Show that number N! can terminate in exactly 1,2,3,4,or 6 zeros but never 5 zeros?

zeros at the end of n! come from factors that end in either 0 or 5

so the first zero shows up in 5!
e.g.
1!=1
2!=2
3!=6
4!=24
5!=120

that stays there until we reach 10! which is 3628800
punching in 15! in the Google search line gives
1 307 674 368 000
(after that it goes to scientific notation)

so critical values that cause more zeros are
20!, 25!, 30! etc.
let's look at 20!
20! = 1x2x3x4x5x6x7x8x9x10x11x12x13x14x15x16x17x18x19x20
the factors that cause zeros are
2x5x10x15x20 which is 30 000, so 20! ends in 0000

that will stay like that until 24! which still ends in 0000
but did you notice that all end with an even number before the last string of zeros,

Somebody has actually gone through the effort of printing out all results of the factorials from
1! to 1000! (believe it or not)
(Broken Link Removed)

look at the end of 24!
it looks like this 62.....360000
to get 25! we multiply that by 25
just consider the end result 36x25 or 900
so we are adding 2 zeros this time, and that "shows" it.
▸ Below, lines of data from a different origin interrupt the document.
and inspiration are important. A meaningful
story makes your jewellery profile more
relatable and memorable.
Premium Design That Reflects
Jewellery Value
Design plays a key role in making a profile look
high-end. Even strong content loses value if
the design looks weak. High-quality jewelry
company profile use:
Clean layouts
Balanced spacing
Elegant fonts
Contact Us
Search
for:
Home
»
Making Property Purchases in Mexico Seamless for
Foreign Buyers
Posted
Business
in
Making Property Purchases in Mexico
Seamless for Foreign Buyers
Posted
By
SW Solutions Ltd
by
A jar contains some red and some yellow jelly beans. If a child ate 1 red jelly bean, 1/7 of the remaining candies would be red. If instead the child ate 5 yellow jelly beans, 1/6 of the remaining candies would be red.

what is the answer to 1x2x3x4x5x6x7x8x9x10x11x12x13x14x15x16x17x18x19x20 please

1x23x4x5x66x7x8x9x10x11x12x13x14x15x16x17x18x19x20

To determine the number of zeros at the end of N!, where N is a positive integer, we need to count the number of factors of 5 in N!.

Let's start by analyzing the factors of 5 in the numbers between 1 and N. Every multiple of 5 contributes one factor of 5, while multiples of 25 contribute an additional factor of 5, multiples of 125 contribute yet another factor of 5, and so on.

Now, consider the prime factorization of N!:

N! = 2^a * 3^b * 5^c * ...

The number of factors of 5 in N! is represented by the exponent c in the prime factorization.

To find the number of zeros at the end of N!, we need to determine the power of 5 in the prime factorization.

Let's consider each case:

Case 1: Exactly 1 zero
In this case, we need to find the smallest power of 5 that results in a factor of 5 in N!. Since 5^1 = 5, we can conclude that N! must be divisible by 5 and has exactly 1 zero at the end.

Case 2: Exactly 2 zeros
To have 2 zeros at the end, we need a factor of 100 in N!. In order to get a factor of 100, we require 2 factors of 5. Therefore, N! must be divisible by 25, resulting in 2 zeros.

Case 3: Exactly 3 zeros
To have 3 zeros at the end, we need a factor of 1000 in N!. To achieve this, we require 3 factors of 5. Hence, N! must be divisible by 125, which gives us exactly 3 zeros.

Case 4: Exactly 4 zeros
To have 4 zeros at the end, we need a factor of 10000 in N!. For this, we require 4 factors of 5. Therefore, N! must be divisible by 625, resulting in exactly 4 zeros.

Case 5: Exactly 6 zeros
To have 6 zeros at the end, we need a factor of 1000000 in N!. This requires 6 factors of 5. Hence, N! must be divisible by 3125, resulting in exactly 6 zeros.

Case 6: Exactly 5 zeros
To have 5 zeros at the end, we would need a factor of 100000 in N!. This requires 5 factors of 5. However, we cannot satisfy this condition because the previous case (exactly 4 zeros) already requires 4 factors of 5. Therefore, it is not possible for N! to have exactly 5 zeros at the end.

In summary, N! can terminate in exactly 1, 2, 3, 4, or 6 zeros at the end, but never 5 zeros.